Zunächst konnte er gar nichts sehen in diesem Raum, denn das Licht war hier sehr gedämpft und draußen war es hell gewesen. Aber mit der Zeit gewöhnten sich seine Augen an die Dunkelheit in dem Raum und er konnte erkennen, was es alles in diesem Raum zu sehen gab. Da war ein kleiner Springbrunnen, dessen Wasser golden blitzte und unter dessen Wasserstrahl eine goldene Statue stand, die sich vom Wasser berieseln ließ. Da war ein Tisch, auf dem kleine Karten ausgebreitet waren. Auf einem kleinen Schild an dem Tischchen stand in goldenen Buchstaben: „Ich kann für dich in die Zukunft sehen.“ Auf einem anderen kleinen Tischchen stand ein Orakel in Form einer großen, gläsernen Kugel. Inmitten dieser Kugel brannte eine kleine Flamme und von dieser Flamme aus zuckten kleine Blitze in allen möglichen Farben. Es sah faszinierend und gespenstisch zugleich aus. Der Engel konnte seinen Blick davon gar nicht losreißen.
Dann gab es da noch ein Gerät, mit dem man in die Sterne gucken konnte. Der Engel war entzückt, plötzlich die anderen Sterne so dicht bewundern zu können. Wenn man an einem kleinen Rädchen an der Seite dieses Gerätes drehte, sah man die Sterne plötzlich vierfach oder auch zehnfach und dann wieder übereinander. „Illusionsmacher“ stand auf einem Schild daneben. Ach, unser Engel konnte sich gar nicht satt sehen an den vielen Dingen, die es hier zu erkunden gab! Wenn es bloß nicht erwischt wurde! Dann würde er sicher nie wieder zu denen gehören, die immer Einlass zu diesem wundersamen Zimmer hatten! Angst befiel ihn, aber die Neugier war trotzdem stärker.
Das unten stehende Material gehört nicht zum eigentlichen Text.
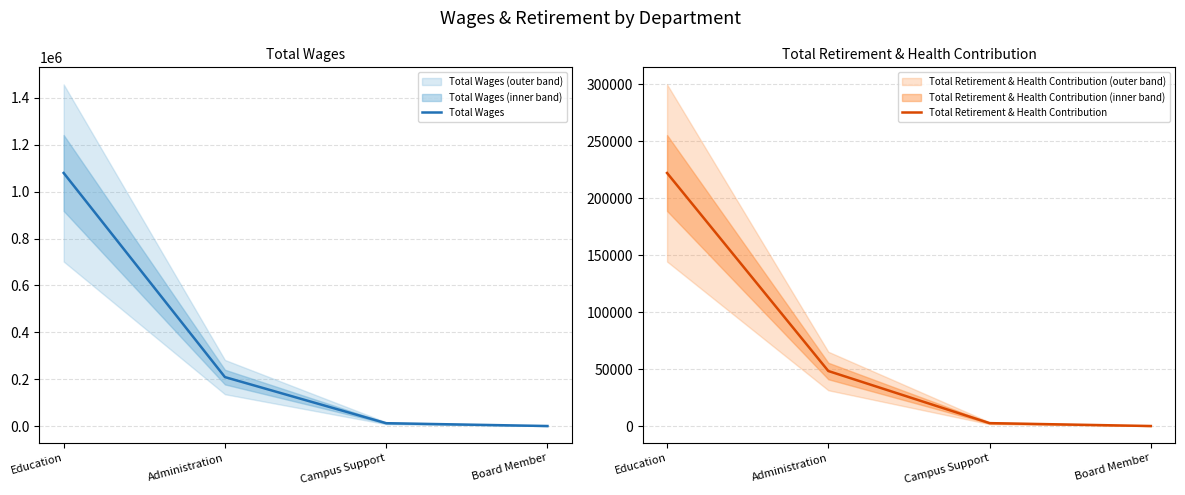

Which series has the largest total across all categories?

Total Wages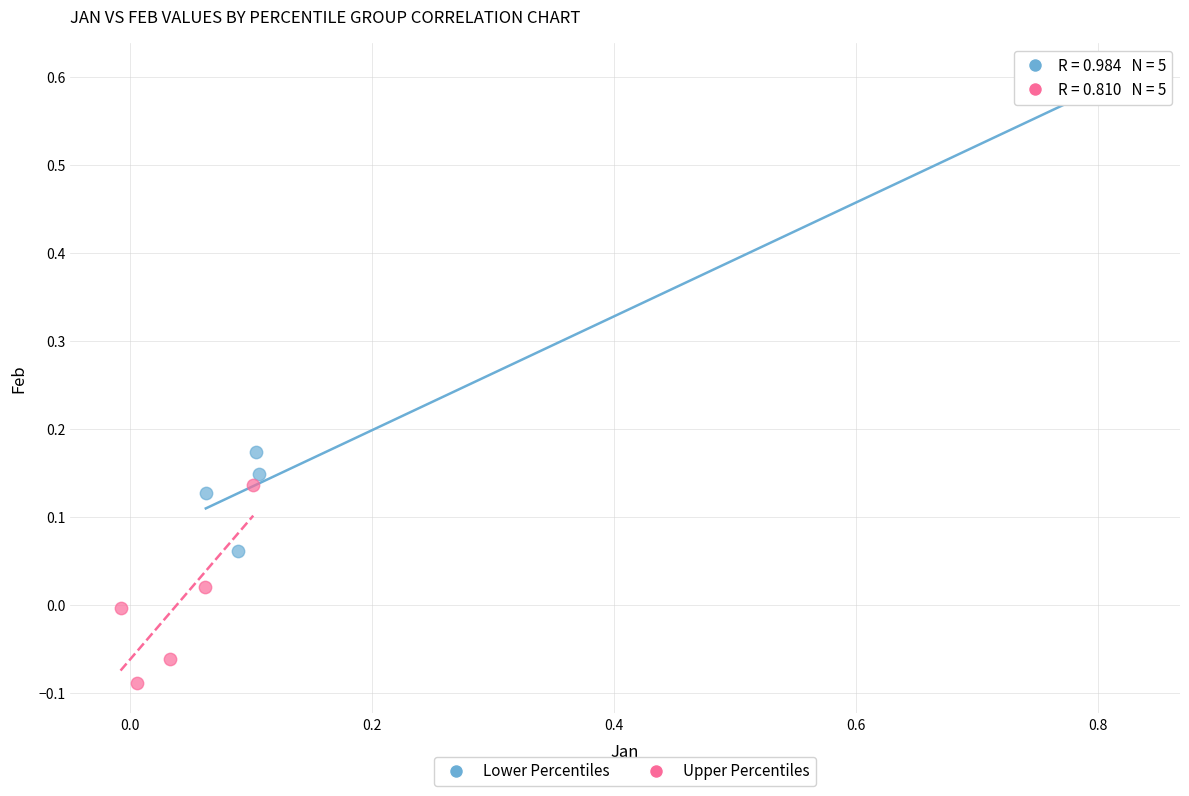

Which series contains the lowest Y value?

Upper Percentiles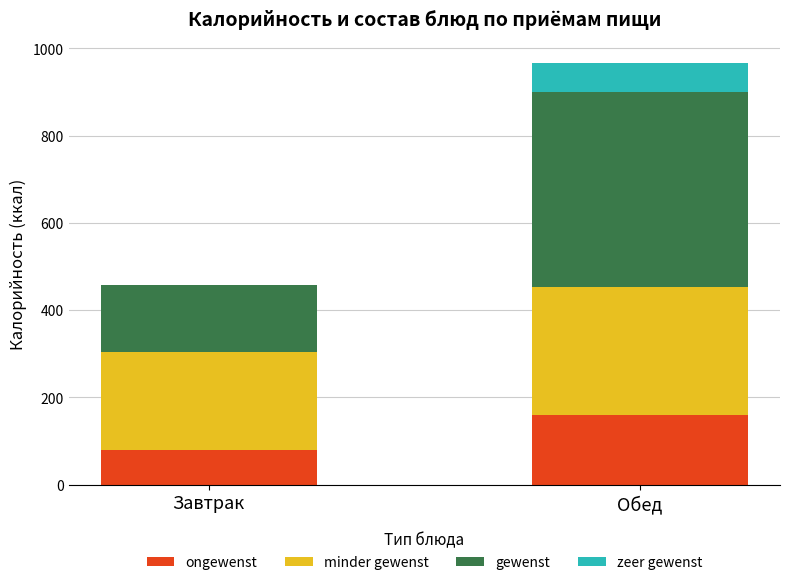

What is the total value across all series at Обед?

966.4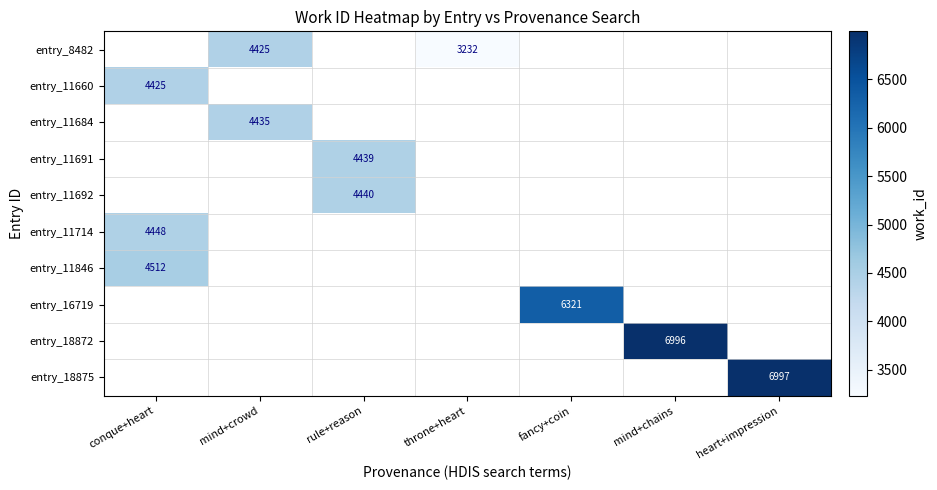

What is the difference between the entry_8482 values at mind+crowd and throne+heart?

1193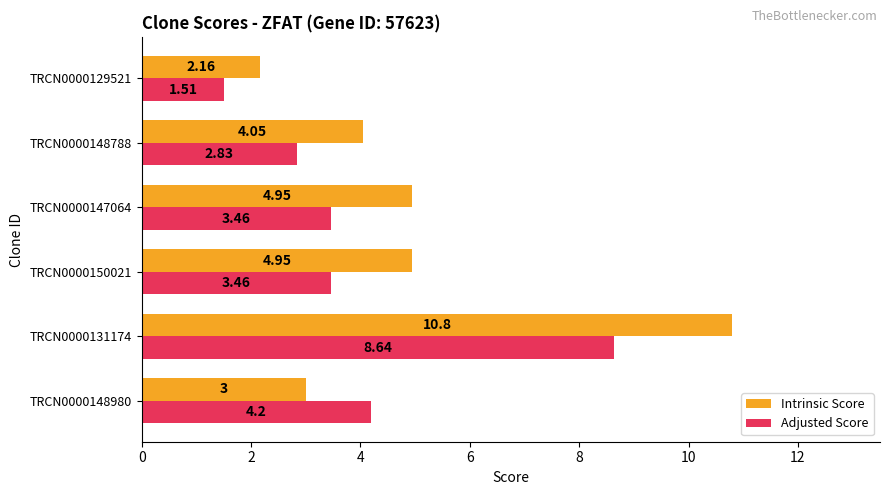

Rank the series by their average value, from highest to lowest.

Intrinsic Score, Adjusted Score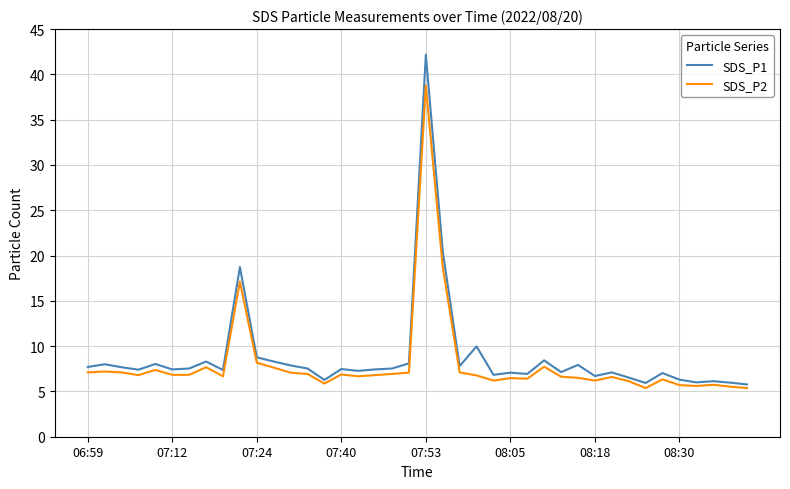

True or false: SDS_P2 has more than 0 interior local peaks.

True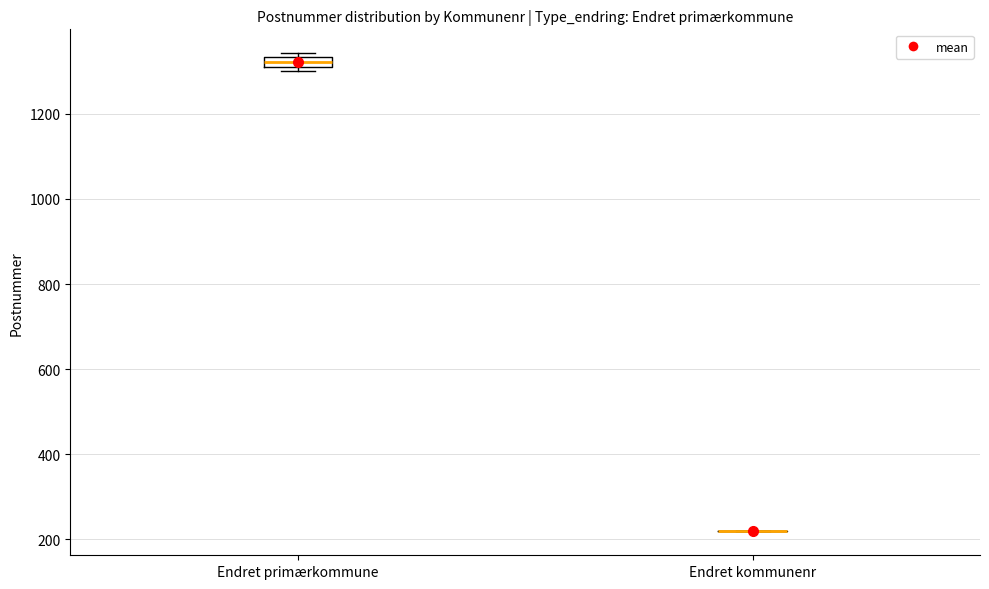

Which box is the tallest, from its lower edge to its upper edge?

Endret primærkommune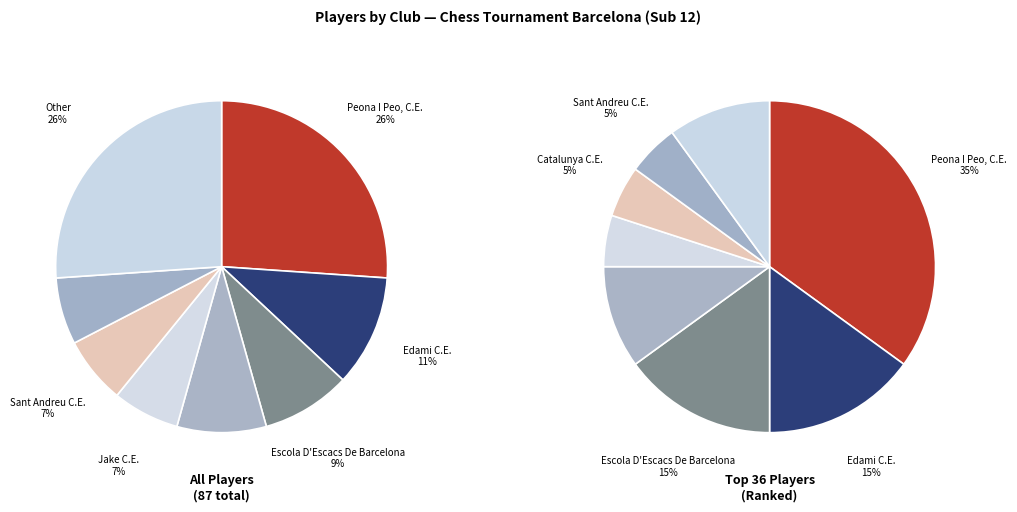

To the nearest percent, what portion does Escola D Escacs De Barcelona represent?

9%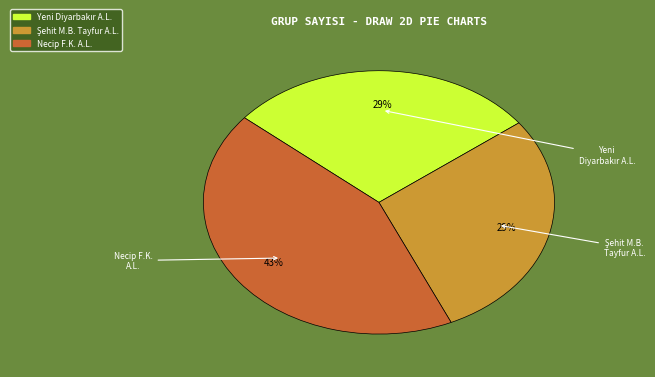

Does any single category account for the majority?

No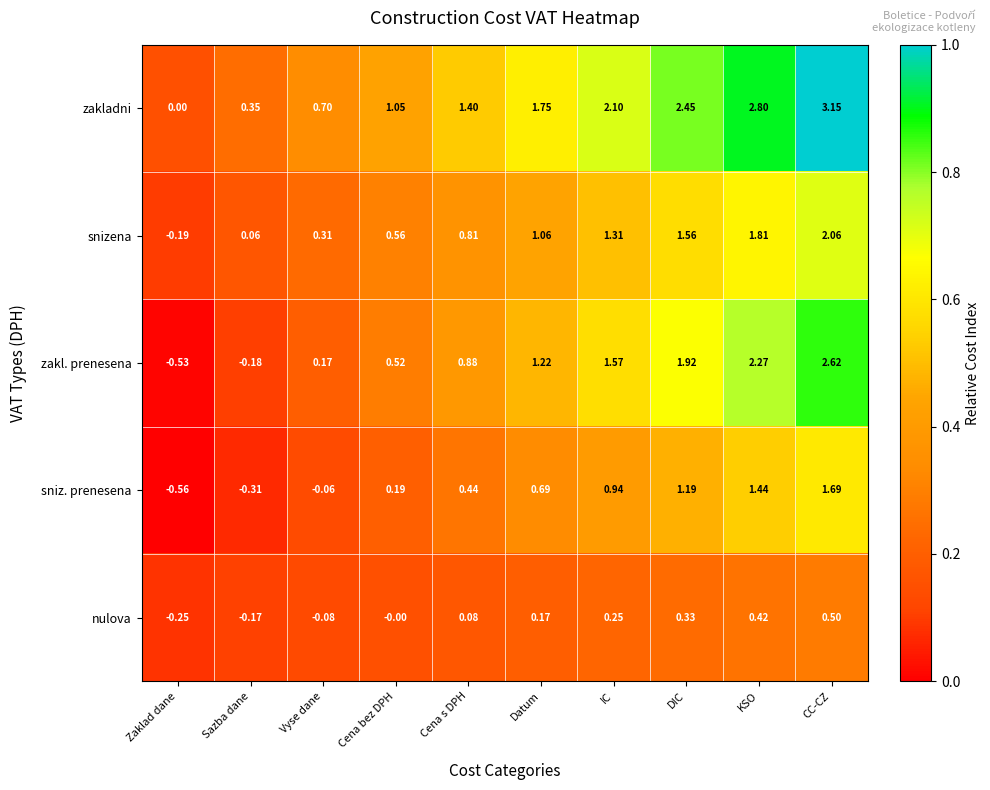

Rank the series at Sazba dane from lowest to highest value.

sniz. prenesena, zakl. prenesena, nulova, snizena, zakladni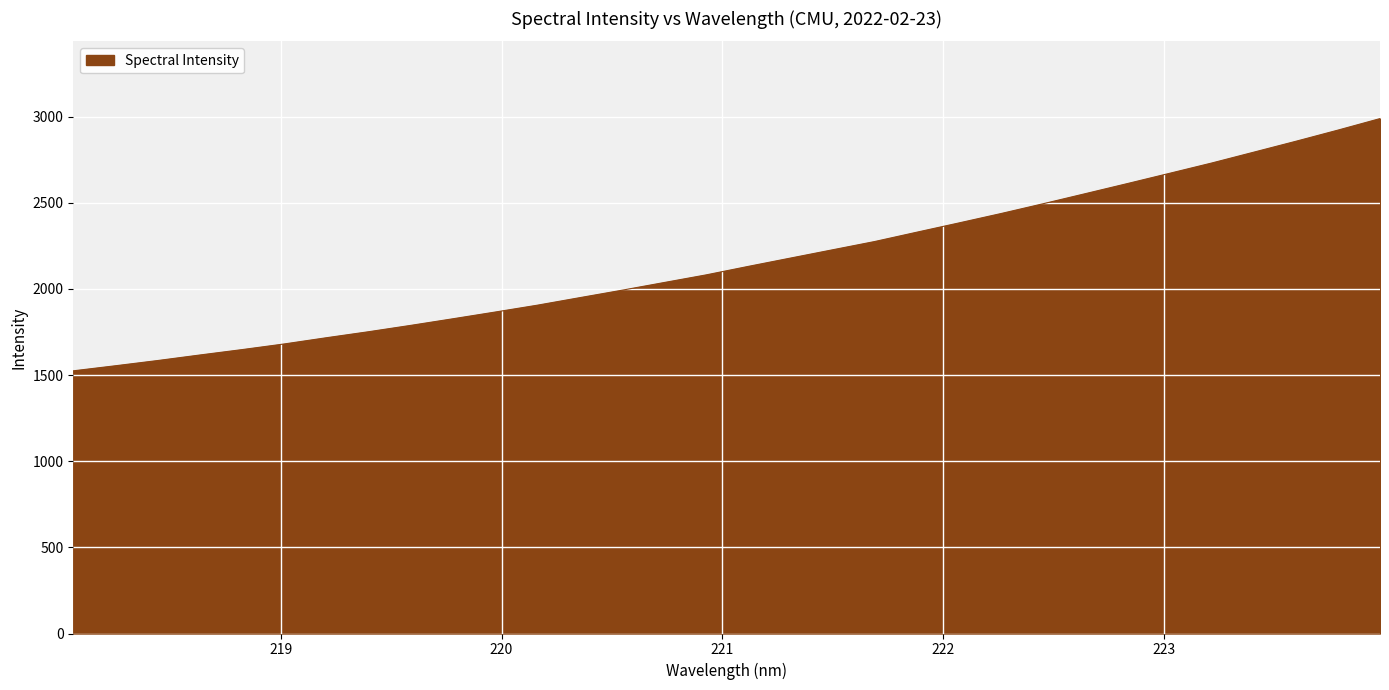

What is the difference between the maximum and minimum values?

1463.7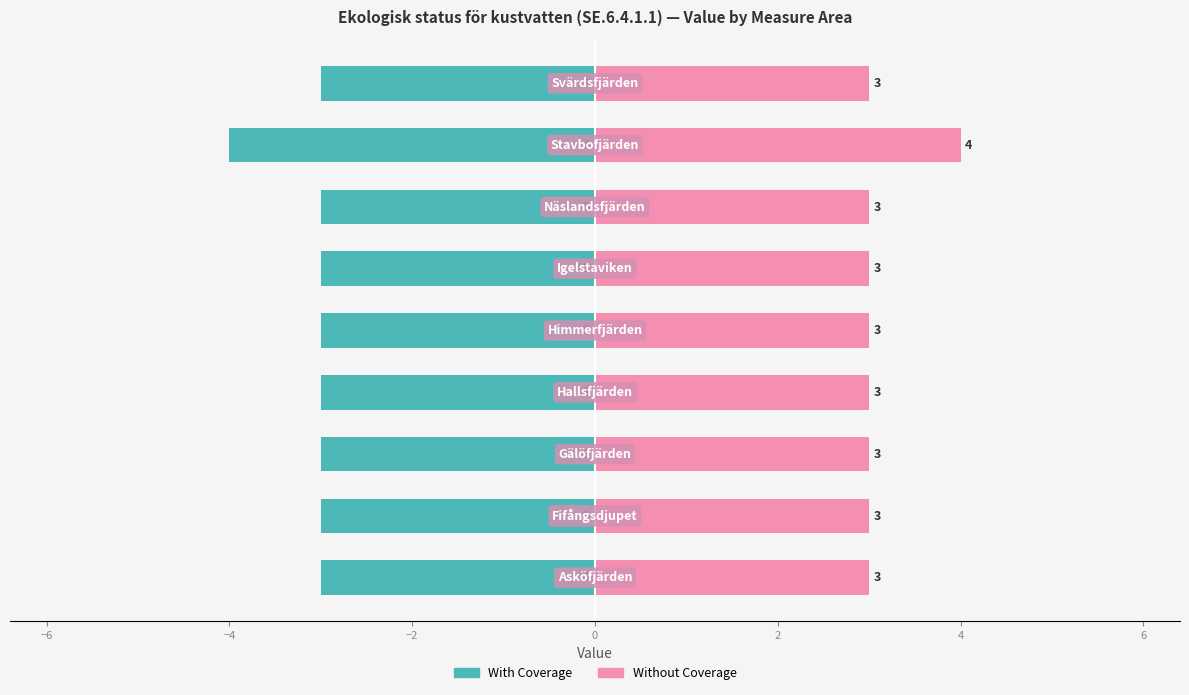

Is the value of With Coverage at 2 greater than the value of Without Coverage at 8?

No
In einer der hinteren Ecken dieses Raumes sah dann der Engel einen großen Stuhl, der aussah wie ein Thron. Dieser Thron war in ein magisches Licht getaucht und magnetisch zog es ihn zu diesem Thron hin. Ohne zu denken setzte er sich auf den Thron und in der gleichen Sekunde hielt er in der einen Hand einen Zauberstab und in der anderen eine kleine Weltkugel. Auf seinem Kopf wurde es plötzlich schwer und als er in den Zauberspiegel vor sich blickte, entdeckte er auf seinem Kopf eine goldene Krone mit vielen wunderschönen bunten Steinen, deren Licht sich in alle Richtungen und in allen Farben brach. Gleichzeitig hatte unser Engel das Gefühl, als wenn eine magische Kraft ihn umgab, die ihn wieder auflud wie eine Batterie. Es war, als tankte er in diesem Moment Lebensenergie auf. Nach einer Weile war das Gefühl zu Ende und Zauberstab und Weltkugel verschwanden. Der Engel aber fühlte sich unheimlich leicht, beschwingt und glücklich.